Quick Note: This ask got lost in the draft folder; it was a follow up to this question about superheroes.

No. There’s a huge difference between someone standing post, and someone who jumps rooftop to rooftop every night, brawling with any petty criminals, and wandering supervillians, they come across.

In my opinion, for a royal guard, you’re looking for two things: excellent combatants, and almost more importantly, loyalty.

Because your royal guard will be elite forces, you can afford to outfit them with the best, or better than the best equipment. You can afford the most demanding training.

When these guys go toe to toe with an untrained mob, as a unit, they’ll wipe them out.

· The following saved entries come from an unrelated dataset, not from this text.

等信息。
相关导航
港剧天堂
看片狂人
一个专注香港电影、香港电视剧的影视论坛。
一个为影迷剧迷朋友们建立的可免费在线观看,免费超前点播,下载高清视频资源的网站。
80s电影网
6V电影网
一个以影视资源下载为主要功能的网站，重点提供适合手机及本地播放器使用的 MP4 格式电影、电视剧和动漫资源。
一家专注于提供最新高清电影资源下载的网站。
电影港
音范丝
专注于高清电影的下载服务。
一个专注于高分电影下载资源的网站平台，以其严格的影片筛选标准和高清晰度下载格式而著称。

There are a lot of ways to engender loyalty, ideally, even guards who can no longer serve because of physical limitations should be at least cared for, if not kept around as security advisers and in other leadership capacities.

Now, I did say that was “in my opinion.” History has certainly showed enough cases where the palace guard were treated terribly and replaced constantly, to avoid letting them rise up in rebellion, or to become the true power behind the throne.

For every Secret Service, there’s a Praetorian Guard or cadre of Boyars, waiting to call the shots. So, this is a real danger. Rotating through the guard as viciously as possible is one way to handle that threat. From what I know, it’s not an effective way to prevent a palace coup, because you end up with a lower caliber of less motivated soldiers as a result. But, ultimately, that’s a world building question.

To a larger extent, this also applies to your nation’s military as a whole. Do you want forces that are too fractured by internal strife to turn against you, or do you want a unified elite force to deploy against any foe, with the belief that they will love you.

It’s the cruelty versus mercy question from Machiavelli’s The Prince; is it better to be feared than loved? Which is more appropriate? Which suits your story, and your setting, better?